後は、彼女自身の心の問題。俺が外からアレコレ言うのではなく、本人のいう通り己の中で決着をつけるべき問題だろう。でも様子を見る限り、少しずつではあるが落ち着きを取り戻しているようにも見える。それだけは、安心材料だな。
「それじゃあ、おやすみなさい」
「うん、おやすみ」
とても久しぶりに感じる。同じベッドで横になり、ゆっくりとキスをした俺たちは、しばしの眠りにつくのだった。
「ヴァンさん、よろしゅうお願いします」
「ああ、ばっちこい!」
「ばっちこい?」
「なんでないです」
昼間。幾人かの兵士に見守られながら、ホノカを送り届ける時間になる。彼女は今日も美しく輝く髪の毛を垂れ下げ、綺麗にお辞儀をした。
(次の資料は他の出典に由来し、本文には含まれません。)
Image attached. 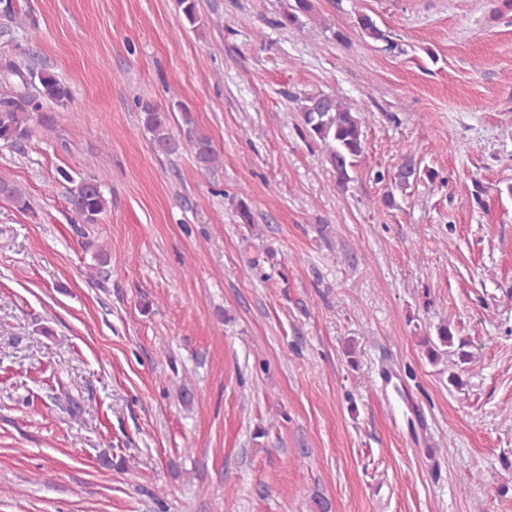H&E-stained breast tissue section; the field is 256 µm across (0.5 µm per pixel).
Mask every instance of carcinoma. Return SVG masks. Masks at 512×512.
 Here are the masks:
<instances>
[{
    "instance_id": "carcinoma-1",
    "label": "carcinoma",
    "mask_w": 512,
    "mask_h": 512,
    "mask_svg": "<svg viewBox=\"0 0 512 512\" xmlns=\"http://www.w3.org/2000/svg\"><path fill=\"white\" fill-rule=\"evenodd\" d=\"M178 7L183 21L195 28L200 26L197 0H178ZM312 9V0H294L283 11L277 25L298 27L300 17L308 15ZM1 18L5 20V23L0 24L1 37L36 26L35 19L9 4L0 9ZM357 24L363 36L385 44L389 50L396 49L389 32L382 29L372 16L358 14ZM5 70L4 79L12 77L24 87L22 92L0 94V143L16 149L32 136L29 122L39 111L41 101L50 100L64 105L70 100V88L52 72L35 67L31 57L25 52L10 59ZM177 106L182 108L185 125L184 139L181 141L171 133L168 113L160 111L152 102H138L140 121L151 144L157 152L165 155L176 153L183 147L204 170L219 167L221 158L213 148L210 137L197 129L191 113L182 103H177ZM298 111L301 119L299 133L309 142L322 146L325 161L336 175L337 185L346 186L350 181V171L358 165L364 154L367 116L322 91L303 97ZM424 175L431 178L434 172L421 167L413 157L408 156L391 176L379 172L376 180L382 182L388 178L393 188L405 194ZM58 176L64 182L75 183L69 191L68 203L77 220L82 224L98 223L107 207L102 179L93 177L76 183L72 175L64 169L58 170ZM0 198L11 201L22 211L30 208L27 188L12 178L0 176ZM422 343L428 358L433 362L450 353L455 345L454 335L445 324L437 327L436 336L423 337Z\"/></svg>"
}]
</instances>
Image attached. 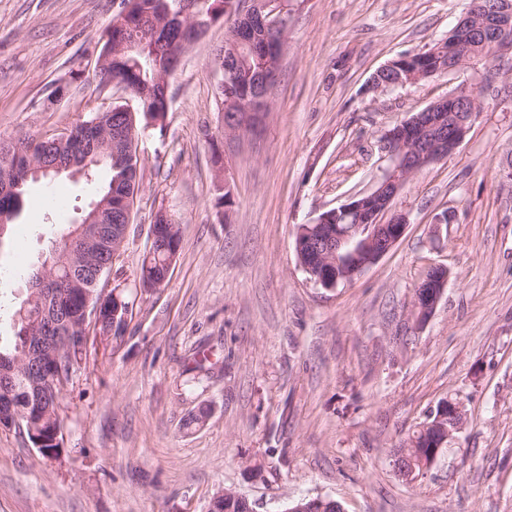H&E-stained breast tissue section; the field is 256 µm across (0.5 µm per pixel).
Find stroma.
Here are the masks:
<instances>
[{
	"label": "stroma",
	"instance_id": "stroma-1",
	"mask_svg": "<svg viewBox=\"0 0 512 512\" xmlns=\"http://www.w3.org/2000/svg\"><path fill=\"white\" fill-rule=\"evenodd\" d=\"M470 0H290L269 110L224 137L213 25L170 79L166 132L141 133L139 189L109 286L132 305L124 336L91 342L60 398L58 459L0 430V512H207L231 488L256 512L301 497L344 512H512V54L371 95L388 62L447 37ZM120 0H0V140L39 138L108 108L95 74ZM482 91L461 146L393 206L402 239L352 283L310 281L298 225L371 190L383 133L458 86ZM102 177L29 185L0 239V337L39 264L96 200ZM232 191L231 211L218 207ZM182 227L164 288L142 292L150 226ZM448 212L451 224L435 226ZM448 284L417 332L405 319L429 266ZM211 373L190 384L199 353ZM467 421L434 465L392 463L440 400ZM200 427L184 425L199 408Z\"/></svg>",
	"mask_w": 512,
	"mask_h": 512
}]
</instances>
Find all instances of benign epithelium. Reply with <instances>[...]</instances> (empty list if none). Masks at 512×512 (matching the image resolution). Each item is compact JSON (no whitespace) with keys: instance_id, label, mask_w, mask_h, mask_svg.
I'll return each mask as SVG.
<instances>
[{"instance_id":"obj_1","label":"benign epithelium","mask_w":512,"mask_h":512,"mask_svg":"<svg viewBox=\"0 0 512 512\" xmlns=\"http://www.w3.org/2000/svg\"><path fill=\"white\" fill-rule=\"evenodd\" d=\"M264 17L267 28L279 33L278 41L273 45L265 59L264 80L253 90L244 94L227 93L223 105L224 137L236 138L258 128L262 112L266 111V91L276 79L280 67L288 32V0H232L230 15L243 18L253 12ZM489 42L496 46L497 53L483 57H472L463 52V47L475 40ZM243 41L242 31L227 26L224 40V53L217 56V69L221 75L218 90L231 88L234 77L233 61ZM512 51V0H500L487 15H478L469 10L457 21L452 30V38L437 43L429 49L433 66L429 71L416 68L407 73V82L419 83L426 78L442 76L448 72L471 67L482 63L492 65L499 58ZM481 109L480 98L473 88H460L429 104L415 113L394 131L386 133L384 140L389 157V166L377 185L368 193L353 197L349 202L326 211L316 219L317 229L307 238L296 240L297 253L312 256L322 271L312 274V267L302 266L305 273L312 275L314 284L333 289L338 282L331 280L329 269L339 264L342 255L352 259L350 278H355L367 268L376 264L389 253L404 235L408 219L405 214L394 210L393 202L411 177L429 165L453 153L465 140L474 118ZM356 215L365 220L363 224H349L332 228L329 218L333 215ZM87 239L112 244L109 227L105 224H85ZM448 271L436 268V274L419 283L408 314L411 328H421L433 314L440 301ZM100 316V307L86 306L82 310L80 335L70 336L69 326L64 321L55 323L57 333L54 336L40 337L38 345L26 351L9 370H1L0 378L7 383L13 380V373L27 361H32L39 372L38 387L34 403L40 404L44 396L63 390L66 370V355L72 350V341L78 342V348L86 350L90 340L100 338L95 326ZM453 418V427L444 430L442 438L433 444L431 461H436L447 444L452 433L464 423V412L457 401L447 400L441 404L436 422ZM8 425L27 436L37 450L42 444L29 424V417L11 409L0 407V428Z\"/></svg>"}]
</instances>
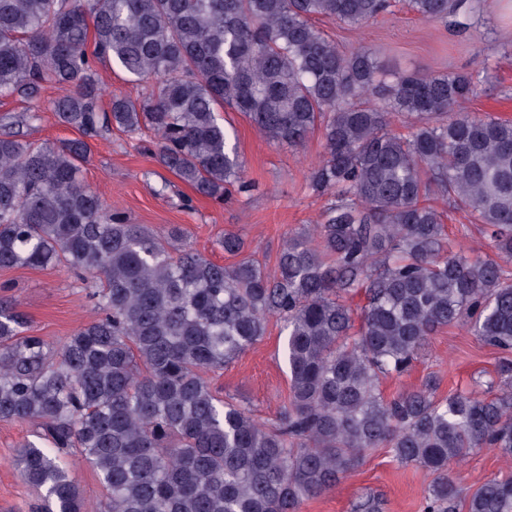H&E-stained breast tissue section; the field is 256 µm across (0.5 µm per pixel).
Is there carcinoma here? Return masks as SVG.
Listing matches in <instances>:
<instances>
[{"label": "carcinoma", "instance_id": "obj_1", "mask_svg": "<svg viewBox=\"0 0 512 512\" xmlns=\"http://www.w3.org/2000/svg\"><path fill=\"white\" fill-rule=\"evenodd\" d=\"M485 0H408L424 22ZM390 0H0V98L47 85L82 137L0 133V268L64 266L97 281L94 316L57 349L0 295V421L33 422L15 466L45 490L41 512H300L375 448L431 476L424 512H512V476L462 497L450 464L512 456V120L467 111L491 57L465 72L397 76L377 51L344 52L315 20L360 29ZM151 81L102 112L95 63ZM293 147L321 132L307 188L328 196L312 232L273 267L224 266L172 231L161 238L105 207L82 178L86 138L153 132L158 163L197 194L247 191L220 113ZM410 123L397 133L392 118ZM436 197L471 212L495 254L451 245ZM232 255L244 240L226 234ZM362 295L360 326L349 301ZM284 324L290 398L264 425L218 398L219 373ZM464 323L505 354L495 378L446 398L437 382L386 399L439 329ZM106 496L88 507L72 450Z\"/></svg>", "mask_w": 512, "mask_h": 512}]
</instances>
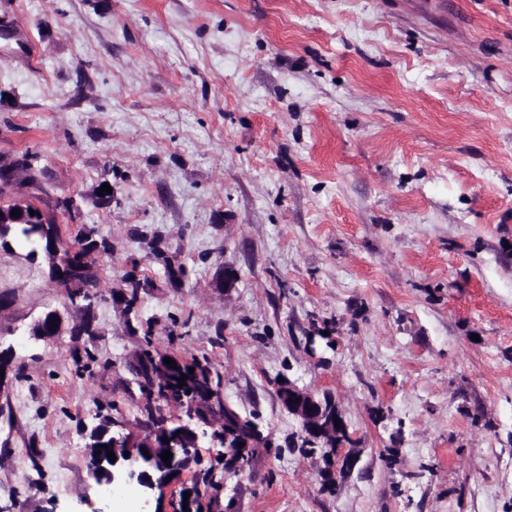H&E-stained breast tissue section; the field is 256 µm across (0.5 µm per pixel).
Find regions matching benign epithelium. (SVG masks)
Returning <instances> with one entry per match:
<instances>
[{
    "instance_id": "1",
    "label": "benign epithelium",
    "mask_w": 512,
    "mask_h": 512,
    "mask_svg": "<svg viewBox=\"0 0 512 512\" xmlns=\"http://www.w3.org/2000/svg\"><path fill=\"white\" fill-rule=\"evenodd\" d=\"M18 211L13 216L11 212ZM49 223L39 209L31 205L13 204L0 206V245L8 243L13 227L18 224L46 225ZM34 234L40 236L39 242L34 245L30 255L35 256L38 250H43L53 278L63 287L70 290L72 301L86 302V289L75 286L72 276L73 269L84 265L82 248L72 246L60 249L57 233L50 235L38 229ZM56 313L46 314L36 325V332L45 339H52L60 334L62 323L52 326ZM282 404L290 413L299 418L306 440L321 439L326 444L334 446L348 437L346 424L335 426L337 418L334 406L326 404L310 392L300 390L288 383L280 388ZM198 433L189 427L169 428L162 426L151 432L146 445L138 446L130 437L122 434L112 436L108 447L101 449V453L94 456L89 470L93 478L100 485H120L137 483L144 495L149 496L156 489L162 488L171 479L174 473L182 469L191 460V448L195 447ZM259 440V433L253 429L249 433L224 432V447L233 446L239 449V456H244L247 448L255 446ZM172 453L170 463H165L158 455V449ZM114 453L115 461H110L108 453Z\"/></svg>"
}]
</instances>
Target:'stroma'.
<instances>
[{
	"label": "stroma",
	"mask_w": 512,
	"mask_h": 512,
	"mask_svg": "<svg viewBox=\"0 0 512 512\" xmlns=\"http://www.w3.org/2000/svg\"><path fill=\"white\" fill-rule=\"evenodd\" d=\"M14 202L97 286L81 316L0 248V512H107L85 432L148 436L162 357L262 440L233 471L223 410L162 402L202 434L138 512L207 471L199 512H512V0H0ZM285 381L334 401L336 458Z\"/></svg>",
	"instance_id": "35a3bbf8"
}]
</instances>
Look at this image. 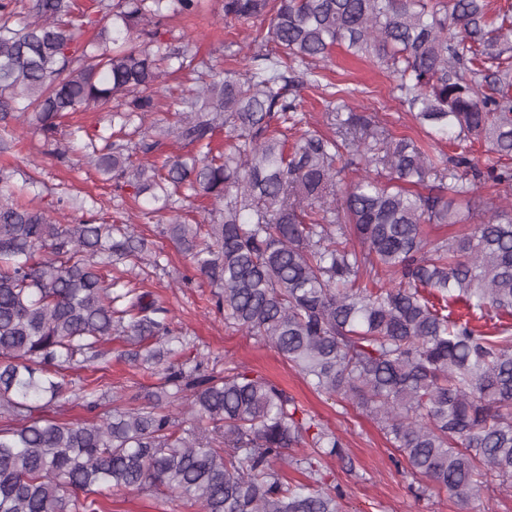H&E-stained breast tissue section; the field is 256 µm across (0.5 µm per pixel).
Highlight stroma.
<instances>
[{"label":"stroma","mask_w":512,"mask_h":512,"mask_svg":"<svg viewBox=\"0 0 512 512\" xmlns=\"http://www.w3.org/2000/svg\"><path fill=\"white\" fill-rule=\"evenodd\" d=\"M166 29L169 43L187 49L197 59L234 70L245 64L243 56H230L227 50L234 36L225 24L221 0H200L195 14L170 18ZM319 73V88L302 92L303 111L311 128L329 132L326 107L338 104L342 107L341 118H349L354 110L365 111L377 115L393 136L426 141L423 128L398 100L395 81L383 65L347 55L337 48L330 61L321 65ZM1 165L37 178L38 185L27 198L33 208L49 207L63 192L74 199L76 206L66 210V221L85 218L86 213L79 210L78 204L90 199L97 200L106 215L116 218L130 214L136 234L165 254L159 267L138 262L130 278L142 290L152 292L181 326L186 356L204 357L209 371L217 374L234 365L247 366L279 384L304 409L342 437L346 459L327 456L321 466L326 484L343 493L339 501L341 512H512V486L503 485L495 476L488 477L481 497L466 505L446 491L413 481L397 468L398 453L377 421L346 401L315 393L297 369L272 348L227 325L223 314L211 304L208 283L197 278L188 257L163 235L162 230L170 221L169 213L142 215L127 190L103 182L79 155L57 157L52 146L35 130L25 131L11 152L0 153ZM185 278L190 284L184 288L180 282ZM111 346L112 360L101 373L104 388L97 409L101 415L111 412L114 398L146 395L155 391L160 382L158 369L135 367L124 359V337H113ZM102 507L103 512H197L165 489L152 495L127 489L103 499Z\"/></svg>","instance_id":"stroma-1"}]
</instances>
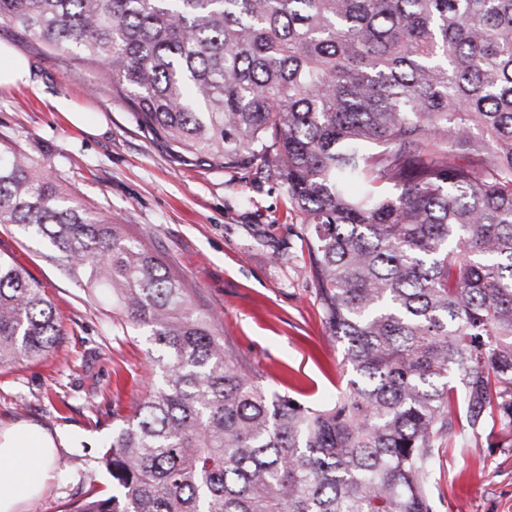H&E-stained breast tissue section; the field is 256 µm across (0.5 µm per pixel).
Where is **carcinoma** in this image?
Listing matches in <instances>:
<instances>
[{
	"label": "carcinoma",
	"mask_w": 512,
	"mask_h": 512,
	"mask_svg": "<svg viewBox=\"0 0 512 512\" xmlns=\"http://www.w3.org/2000/svg\"><path fill=\"white\" fill-rule=\"evenodd\" d=\"M102 72L181 165L285 185L346 384L268 390L184 280L0 145V224L158 347L159 381L112 430L68 512H433L436 449L512 441V0H0ZM62 336L0 254V366Z\"/></svg>",
	"instance_id": "cac0c4a2"
}]
</instances>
「もうヴァンったら、やけに元気いいのね? そんなに美人さんとひっつけるのが嬉しいの?」
「そ、そんなことないよ。俺はベルだけしか見ないって決めたんだから。それにジャステイズの婚約者で将来の皇后陛下なんだぞ? 畏れ多いよ」
転移する時はなにかしらで接触している必要があるからな。別に手を繋いでいるのには大きな意味はないぞ? だからベル、爪を立てるのはやめてくれ。チートステータスの俺でも痛いものは痛いんだ。勇者ならわかるだろういててててスミマセン……
「ほんとかなぉ……」
ホントです。だからさりげなく観察外そうとしないでください、集中力途切れて転移できなくなるから!! 嘘だけど。
「気をつけてね」
「はい、ありがとうございます!」
「僕も時間ができたら、呪国に行ってみたいと思います。その時はよろしく」
「こちらこそ、未来の旦那様に故郷を案内させたいただきますね!」
ジャステイズとはそれなりに打ち解け。エメディアとは言わずもがな。ガールズトークに花を咲かせたに違いない。
「我も落ち着いたら修行のたびに出たいであるな」
「(ミュリーさんのそばにいられなくなるかもしれませんがいいんですか?)」
「(そ、それは困るのである……)」
少しだけと忙しい中で顔を見せたドルーヨが、デンネルに何やら話しかけているが。大体の内容が察せられるあたり、デンネルもコト
「では、転移するぞ。しっかり捕まっていろよな」
「お元気で!」
「はい、ベルさんも!」
「ばいばいなのじゃ!」
「さようなら!」
短い時間ではあったが、皆新しい仲間との暫しの別れを噛み締めている。
「よーし、ごー!」
そうして、目の前の景色が一瞬で移り変わる。